Exercise objective —
All lines from the one with "為兩人情斷導火線。對此，《三立新聞" to the end of the listing below are to be transcribed exactly; both end lines are included, and no other lines are.

==============================

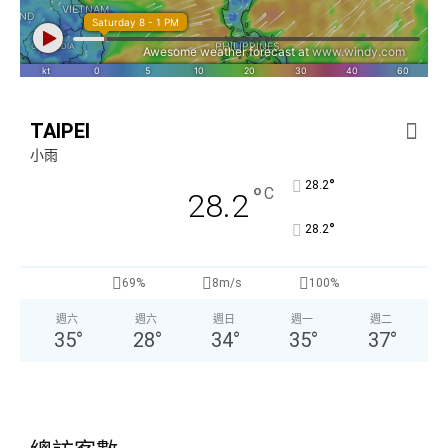
TAIPEI
小雨
°
28.2
°
C
28.2
°
28.2
69%
8m/s
100%
週六
週六
週日
週一
週二
35
°
28
°
34
°
35
°
37
°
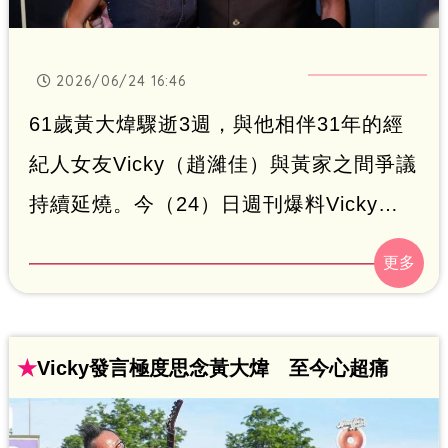
2026/06/24 16:46
61歲黃大煒驟逝3週，與他相伴31年的經
紀人女友Vicky（趙濰佳）與黃家之間爭議
持續延燒。今（24）日週刊爆料Vicky去
年底曾試圖更改黃大煒版稅收款帳戶，成
為兩人情斷導火線。對此，《三立新聞
網》致電Vicky求證，她激動否認相關指
控，聲淚俱下痛訴：「黃大煒走了，希望
★
Vicky發言極度思念黃大煒 至今心超痛
大家以後不用再想到我，就當我死了吧，
我都覺得我不應該活著。」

==============================

Answer area —
為兩人情斷導火線。對此，《三立新聞
網》致電Vicky求證，她激動否認相關指
控，聲淚俱下痛訴：「黃大煒走了，希望
★
Vicky發言極度思念黃大煒 至今心超痛
大家以後不用再想到我，就當我死了吧，
我都覺得我不應該活著。」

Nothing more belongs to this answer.